В мае двадцать первого года белогвардейцы с помощью японцев произвели во Владивостоке переворот, свергли демократическую власть и создали «черный буфер» — Приморское временное правительство, возглавляемое братьями-спекулянтами Меркуловыми.
Беззастенчивая свистопляска оптовых и розничных торговцев родиной.
Остатки разгромленных красными войсками банд Семенова и Каппеля под предлогом «борьбы с хунхузами» вооружаются японским командованием. Ожившая белогвардейщина вопит: «Спасем Россию и цивилизацию!», «В поход на Советскую Россию!» Молебны. Колокольный звон. «На Москву! На Москву!»
Перед наступлением на Хабаровск каппелевцы и семеновцы, стремясь обеспечить тыл и правый фланг, бросили значительные силы на партизан Южного Приморья.
Перевес был на стороне белых; партизаны отступили. Пробирались по глубоко заснеженным диким тропам через скалистые горные хребты Сихотэ-Алиня.
Свыше шестисот верст прошли больные, раненые, обмороженные, истощенные люди. Не хватало пищи, медикаментов, но железные люди шли и шли к Иману и Улахинской долине; с трудом оторвались от преследующего их противника, добрались до своих…
В отряд Лебедева влилась группа партизан, вынужденная под давлением превосходящих сил противника покинуть Южное Приморье.
Борька Сливинский восторгался приморцами, часами слушал их, сгорал от зависти, — уж он-то ушел бы со стуком, показал бы белякам, где раки зимуют!
— Где ты все пропадаешь? Познакомился, поди, хорошо с ребятами, что из Приморья пришагали? Дружбу завел? — ревниво спрашивал Лесников, сдвигая взлохмаченные брови к переносице: привык к тому, что парнишка не отходил от него ни на шаг.
— Познакомился! Парень с Сучана есть боевой — Мишка Носов. Он мне все о своем командире рассказывал. По имени Сергей Лазо. Как он их в бой водил, как они в тайге жили. «Приказал бы мне, — говорит Мишка, — в огонь лезть — полез бы, в воду кинуться — в воду!»

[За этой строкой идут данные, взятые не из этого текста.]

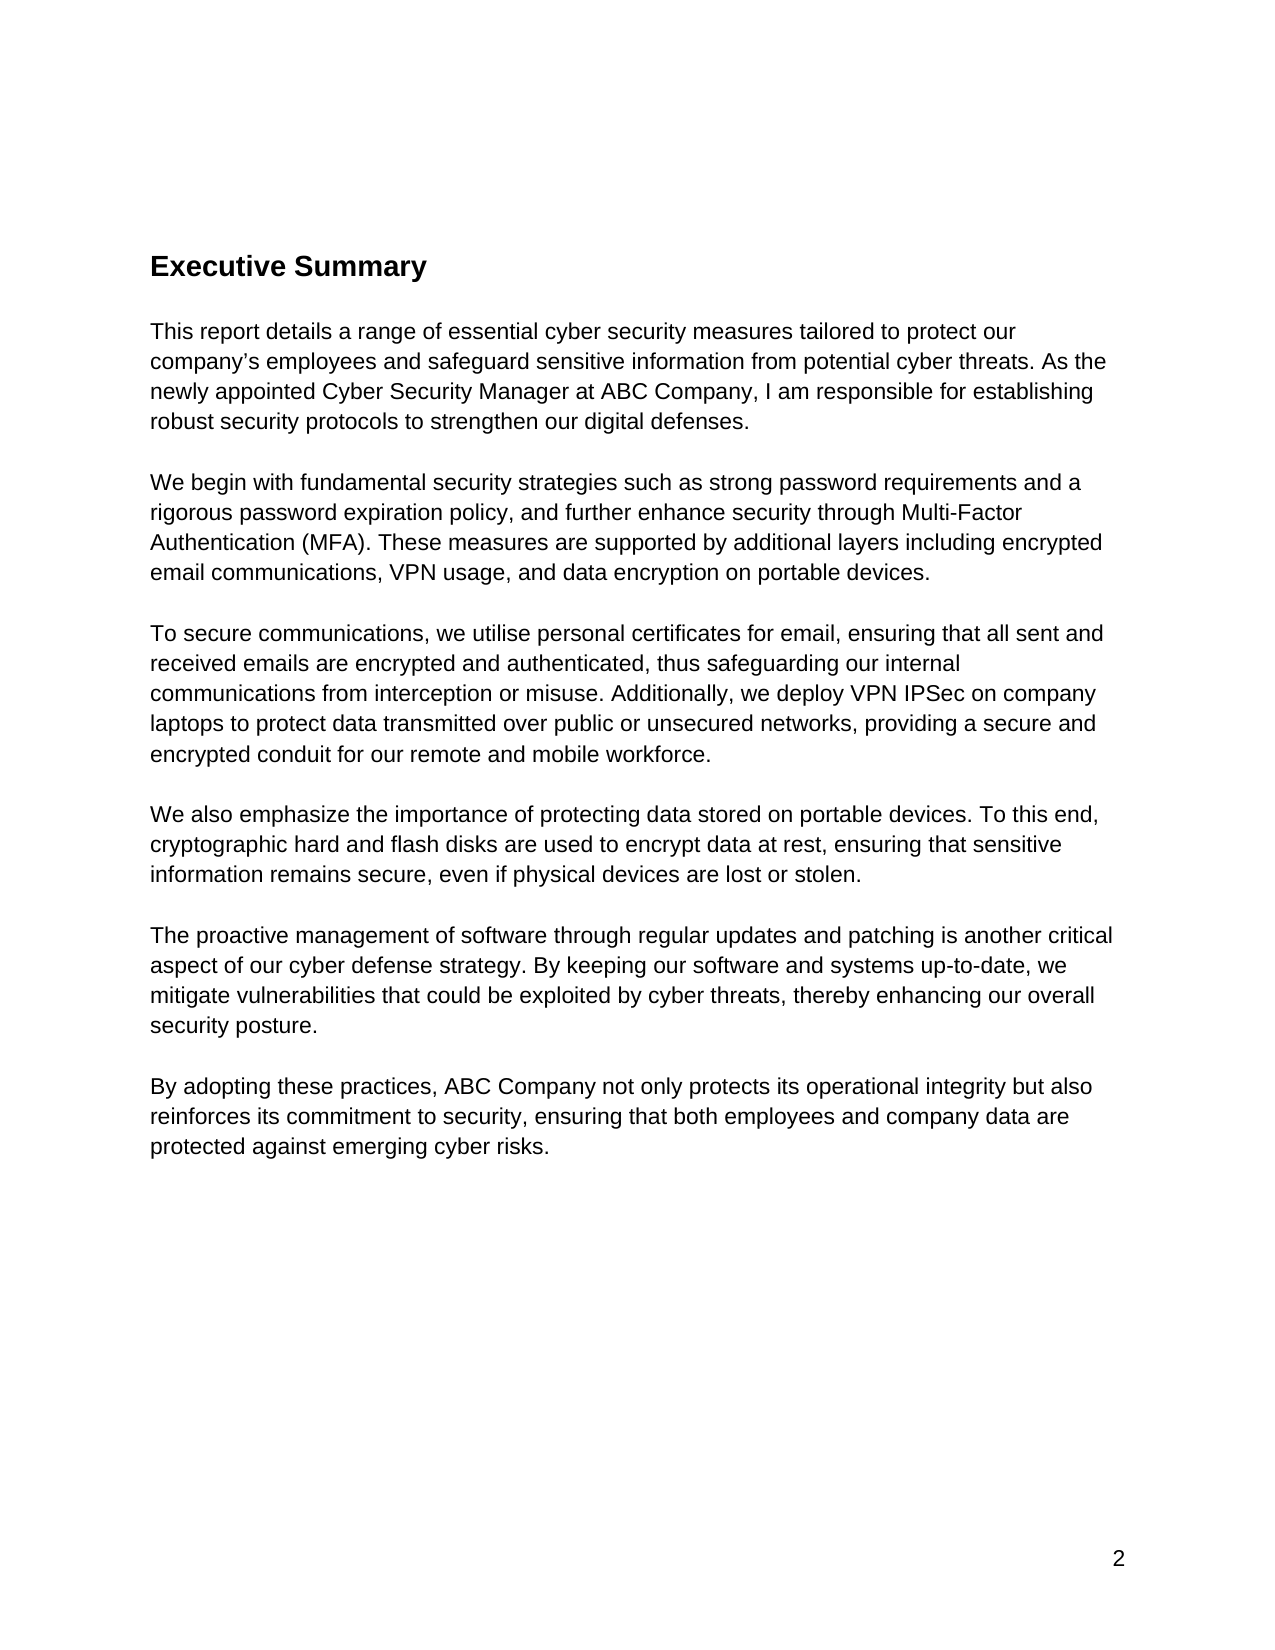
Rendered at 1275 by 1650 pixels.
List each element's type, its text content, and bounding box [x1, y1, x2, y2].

text The proactive management of software through regular updates and patching is another critical aspect of our cyber defense strategy. By keeping our software and systems up-to-date, we mitigate vulnerabilities that could be exploited by cyber threats, thereby enhancing our overall security posture. [150, 922, 1125, 1039]
text By adopting these practices, ABC Company not only protects its operational integrity but also reinforces its commitment to security, ensuring that both employees and company data are protected against emerging cyber risks. [150, 1073, 1125, 1160]
text We also emphasize the importance of protecting data stored on portable devices. To this end, cryptographic hard and flash disks are used to encrypt data at rest, ensuring that sensitive information remains secure, even if physical devices are lost or stolen. [150, 801, 1125, 888]
text To secure communications, we utilise personal certificates for email, ensuring that all sent and received emails are encrypted and authenticated, thus safeguarding our internal communications from interception or misuse. Additionally, we deploy VPN IPSec on company laptops to protect data transmitted over public or unsecured networks, providing a secure and encrypted conduit for our remote and mobile workforce. [150, 620, 1125, 767]
text Executive Summary [150, 249, 1125, 282]
text This report details a range of essential cyber security measures tailored to protect our company’s employees and safeguard sensitive information from potential cyber threats. As the newly appointed Cyber Security Manager at ABC Company, I am responsible for establishing robust security protocols to strengthen our digital defenses. [150, 318, 1125, 435]
text We begin with fundamental security strategies such as strong password requirements and a rigorous password expiration policy, and further enhance security through Multi-Factor Authentication (MFA). These measures are supported by additional layers including encrypted email communications, VPN usage, and data encryption on portable devices. [150, 469, 1125, 586]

— Лазо? Слыхал. Где он теперь, Лазо-то?
— Помнишь, японцы в апреле выступили, когда мы в Хабаровске были? Лазо тогда во Владивостоке жил. Японцы там тоже выступили. Схватили они командира партизанского Лазо. С тех пор о нем ни слуху ни духу. Писали, говорит, о нем японцы, что, мол, не волнуйтесь, «Лазо ушел в свои любимые сопки». Да это отвод глаз! К себе в Японию, может, увезли, а может, убили…
— Убили, наверно. Интервентам такой человек, как Лазо, — нож острый. Жаль. Слышал, боевой орел! — сокрушенно качал головой Силантий. — Самую сердцевину враг из нас норовит вырвать, самую живую кровь выпить. Белая гвардия к нам опять с чево пожаловать собирается? Чья, думаешь, чистая работка? Ихняя. Надежду питают, что эти, шкуры наемные, им дорогу пробьют, жар загребут, а они, хозяева, на готовенькое… На беляках-то все, до последней пуговицы, чужое, на буржуйскую деньгу купленное. Не скупятся: и поят, и кормят, и оружием снабжают. С чево так раздобрились-расщедрились? Когтить нашу землю хочется, прибрать ее к рукам. Врут. Подавятся. Ну, а еще что сучанец рассказывал?